Causes of deforestation in Papua New Guinea

A simple response to the reasons behind the increase in logging is money.

Both the International Monetary Fund and the World Bank, support Papua New Guinea's log export trade. The loans given to PNG make it vulnerable for large international investors who wish to profit from the industry. Despite the IMF and World Bank's denials, they are one of the causes of forest loss in PNG, by implication.

Another IMF related scheme is the user-pays principle. This involves those people living in rainforest areas having to pay school and hospital fees. Evidence shows that this cost leads to the people having to sell land and timber rights just to educate their children.

The IMF has suggested a smaller, more compact PNG Government and this was achieved through cutting certain departments as well as linked regulating agencies.
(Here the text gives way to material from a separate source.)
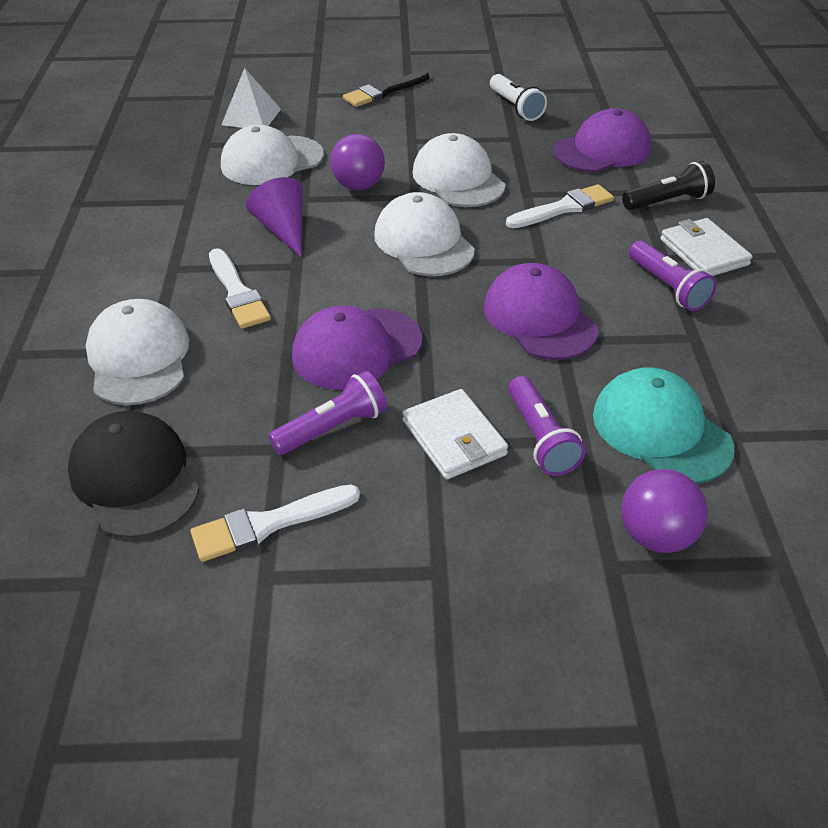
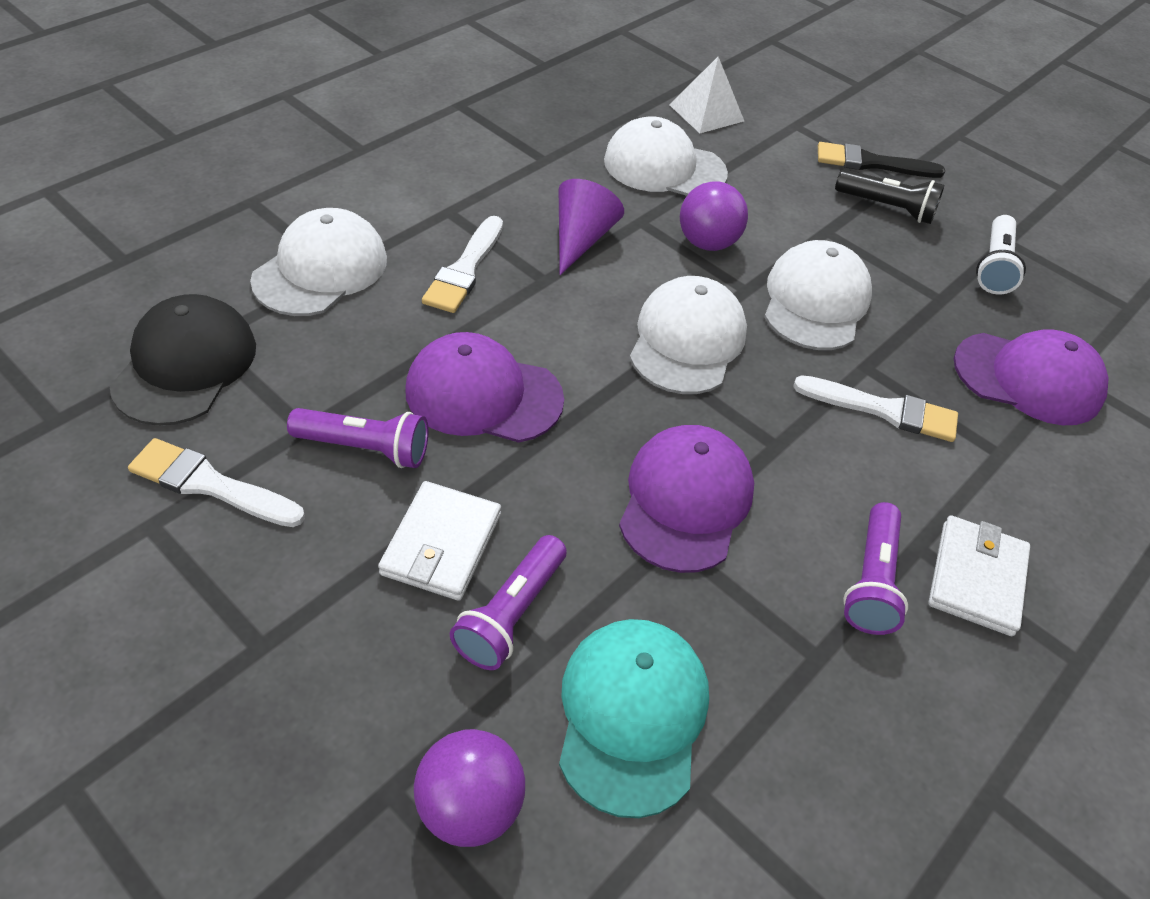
camera: 40 degrees right, 5 degrees up
black flashlight [622,161,715,210] -> black flashlight moved to [835,169,944,224]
Sadly one such department was the Department of Environment and Conservation, which meant the government could not effectively act to control environmental problems and logging.

A driving force behind the export of logs is PNG's weak currency (kina), partly due to lack of confidence by investors in the erratic government structure and partly due to World Bank and IMF policy which insists that countries allow their currencies to float on the market. Small countries like Papua New Guinea then lose control of their currency and become desperate to sell their raw materials, regardless of price or wider impact.

The Papua New Guinea Forest Authority subsidises the logging industry through purchasing timber rights from local, sometimes uninformed landowners and passing this land on to those companies wishing to purchase land for logging purposes.

There is a huge demand for unprocessed logs from Asian markets. Most countries tend to produce their logs domestically, but instead Asia purchases from PNG who is the world's fifth largest producer of tropical logs.

Evidence shows that most of the population of PNG are desperate for change. The corrupt sometimes hidden world of the logging trade, together with the breakdown in forest sector management, makes it difficult for New Guineans to have a real say.